==== EXERCISE INPUT ====

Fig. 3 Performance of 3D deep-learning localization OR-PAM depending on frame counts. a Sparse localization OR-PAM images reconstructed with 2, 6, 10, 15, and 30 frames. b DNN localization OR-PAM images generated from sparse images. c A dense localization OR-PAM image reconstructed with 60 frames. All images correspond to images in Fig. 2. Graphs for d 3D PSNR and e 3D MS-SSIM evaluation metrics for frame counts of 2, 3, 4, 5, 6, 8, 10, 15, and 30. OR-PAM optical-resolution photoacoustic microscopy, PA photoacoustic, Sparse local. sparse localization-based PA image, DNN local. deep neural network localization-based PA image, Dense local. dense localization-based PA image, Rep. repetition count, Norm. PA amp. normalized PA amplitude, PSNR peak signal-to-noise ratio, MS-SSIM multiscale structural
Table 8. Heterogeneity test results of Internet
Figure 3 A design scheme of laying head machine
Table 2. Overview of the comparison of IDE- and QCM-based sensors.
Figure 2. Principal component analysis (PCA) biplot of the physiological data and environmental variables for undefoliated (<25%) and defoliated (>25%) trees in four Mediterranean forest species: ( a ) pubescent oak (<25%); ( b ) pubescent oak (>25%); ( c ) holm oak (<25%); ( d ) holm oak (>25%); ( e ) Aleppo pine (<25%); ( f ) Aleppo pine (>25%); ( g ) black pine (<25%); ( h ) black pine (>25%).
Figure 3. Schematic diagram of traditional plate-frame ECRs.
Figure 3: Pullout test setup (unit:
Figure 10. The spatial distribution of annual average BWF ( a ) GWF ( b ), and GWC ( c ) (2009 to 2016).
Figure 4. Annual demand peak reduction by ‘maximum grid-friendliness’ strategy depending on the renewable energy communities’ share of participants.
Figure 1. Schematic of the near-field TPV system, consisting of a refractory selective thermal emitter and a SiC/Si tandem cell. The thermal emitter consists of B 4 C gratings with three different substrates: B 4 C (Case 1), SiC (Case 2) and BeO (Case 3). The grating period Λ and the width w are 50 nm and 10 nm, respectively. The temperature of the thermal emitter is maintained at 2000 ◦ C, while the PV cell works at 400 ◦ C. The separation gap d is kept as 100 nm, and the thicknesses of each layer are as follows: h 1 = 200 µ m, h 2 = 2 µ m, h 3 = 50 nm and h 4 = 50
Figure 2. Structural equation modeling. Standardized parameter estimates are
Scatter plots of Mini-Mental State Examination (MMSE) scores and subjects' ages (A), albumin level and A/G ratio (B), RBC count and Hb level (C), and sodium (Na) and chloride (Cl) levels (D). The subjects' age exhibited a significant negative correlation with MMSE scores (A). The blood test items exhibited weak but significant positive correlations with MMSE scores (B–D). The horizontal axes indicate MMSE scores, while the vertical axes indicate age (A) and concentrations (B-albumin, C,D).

====

WHAT IS NEEDED — In the data above, repeat exactly each line from the first through the line that contains "Figure 4. Annual", and give nothing else.

TASK OUTPUT —
Fig. 3 Performance of 3D deep-learning localization OR-PAM depending on frame counts. a Sparse localization OR-PAM images reconstructed with 2, 6, 10, 15, and 30 frames. b DNN localization OR-PAM images generated from sparse images. c A dense localization OR-PAM image reconstructed with 60 frames. All images correspond to images in Fig. 2. Graphs for d 3D PSNR and e 3D MS-SSIM evaluation metrics for frame counts of 2, 3, 4, 5, 6, 8, 10, 15, and 30. OR-PAM optical-resolution photoacoustic microscopy, PA photoacoustic, Sparse local. sparse localization-based PA image, DNN local. deep neural network localization-based PA image, Dense local. dense localization-based PA image, Rep. repetition count, Norm. PA amp. normalized PA amplitude, PSNR peak signal-to-noise ratio, MS-SSIM multiscale structural
Table 8. Heterogeneity test results of Internet
Figure 3 A design scheme of laying head machine
Table 2. Overview of the comparison of IDE- and QCM-based sensors.
Figure 2. Principal component analysis (PCA) biplot of the physiological data and environmental variables for undefoliated (<25%) and defoliated (>25%) trees in four Mediterranean forest species: ( a ) pubescent oak (<25%); ( b ) pubescent oak (>25%); ( c ) holm oak (<25%); ( d ) holm oak (>25%); ( e ) Aleppo pine (<25%); ( f ) Aleppo pine (>25%); ( g ) black pine (<25%); ( h ) black pine (>25%).
Figure 3. Schematic diagram of traditional plate-frame ECRs.
Figure 3: Pullout test setup (unit:
Figure 10. The spatial distribution of annual average BWF ( a ) GWF ( b ), and GWC ( c ) (2009 to 2016).
Figure 4. Annual demand peak reduction by ‘maximum grid-friendliness’ strategy depending on the renewable energy communities’ share of participants.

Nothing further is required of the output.